Exercise brief
Using the entries below, transcribe exactly the line containing "16. Never make" and each line that follows it to the end.

Source data
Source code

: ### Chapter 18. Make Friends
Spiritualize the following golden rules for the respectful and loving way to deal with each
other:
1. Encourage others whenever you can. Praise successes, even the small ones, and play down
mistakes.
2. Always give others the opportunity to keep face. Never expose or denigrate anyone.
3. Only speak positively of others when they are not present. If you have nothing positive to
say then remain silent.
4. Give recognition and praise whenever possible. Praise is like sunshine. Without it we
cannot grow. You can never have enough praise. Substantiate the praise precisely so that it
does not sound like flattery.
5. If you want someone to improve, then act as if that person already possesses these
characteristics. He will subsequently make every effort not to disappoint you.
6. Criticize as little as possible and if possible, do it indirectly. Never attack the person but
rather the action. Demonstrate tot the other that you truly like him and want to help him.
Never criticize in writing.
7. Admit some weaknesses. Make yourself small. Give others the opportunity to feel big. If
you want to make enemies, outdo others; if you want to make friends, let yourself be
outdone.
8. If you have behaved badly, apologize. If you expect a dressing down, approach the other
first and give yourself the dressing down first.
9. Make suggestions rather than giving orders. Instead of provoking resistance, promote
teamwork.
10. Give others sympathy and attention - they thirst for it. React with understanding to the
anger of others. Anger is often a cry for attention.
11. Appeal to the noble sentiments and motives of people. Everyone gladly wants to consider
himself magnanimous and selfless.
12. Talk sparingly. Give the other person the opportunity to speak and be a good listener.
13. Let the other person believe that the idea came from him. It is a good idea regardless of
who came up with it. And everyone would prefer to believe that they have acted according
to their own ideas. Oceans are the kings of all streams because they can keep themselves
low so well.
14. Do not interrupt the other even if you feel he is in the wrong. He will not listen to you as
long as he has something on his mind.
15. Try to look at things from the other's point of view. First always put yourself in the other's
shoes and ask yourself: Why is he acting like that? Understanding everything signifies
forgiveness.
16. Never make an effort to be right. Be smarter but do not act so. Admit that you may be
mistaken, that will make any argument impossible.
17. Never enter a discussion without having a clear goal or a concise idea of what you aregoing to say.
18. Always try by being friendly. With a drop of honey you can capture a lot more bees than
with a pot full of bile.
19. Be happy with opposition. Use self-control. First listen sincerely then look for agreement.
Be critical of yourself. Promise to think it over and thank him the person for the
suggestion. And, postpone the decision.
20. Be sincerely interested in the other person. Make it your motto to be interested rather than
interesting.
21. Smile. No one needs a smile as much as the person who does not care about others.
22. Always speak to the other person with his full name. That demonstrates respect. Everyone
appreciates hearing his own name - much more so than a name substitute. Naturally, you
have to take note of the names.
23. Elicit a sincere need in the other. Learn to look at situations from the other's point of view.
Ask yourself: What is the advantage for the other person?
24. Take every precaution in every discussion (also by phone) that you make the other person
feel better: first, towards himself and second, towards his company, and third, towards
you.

Solved problem
16. Never make an effort to be right. Be smarter but do not act so. Admit that you may be
mistaken, that will make any argument impossible.
17. Never enter a discussion without having a clear goal or a concise idea of what you aregoing to say.
18. Always try by being friendly. With a drop of honey you can capture a lot more bees than
with a pot full of bile.
19. Be happy with opposition. Use self-control. First listen sincerely then look for agreement.
Be critical of yourself. Promise to think it over and thank him the person for the
suggestion. And, postpone the decision.
20. Be sincerely interested in the other person. Make it your motto to be interested rather than
interesting.
21. Smile. No one needs a smile as much as the person who does not care about others.
22. Always speak to the other person with his full name. That demonstrates respect. Everyone
appreciates hearing his own name - much more so than a name substitute. Naturally, you
have to take note of the names.
23. Elicit a sincere need in the other. Learn to look at situations from the other's point of view.
Ask yourself: What is the advantage for the other person?
24. Take every precaution in every discussion (also by phone) that you make the other person
feel better: first, towards himself and second, towards his company, and third, towards
you.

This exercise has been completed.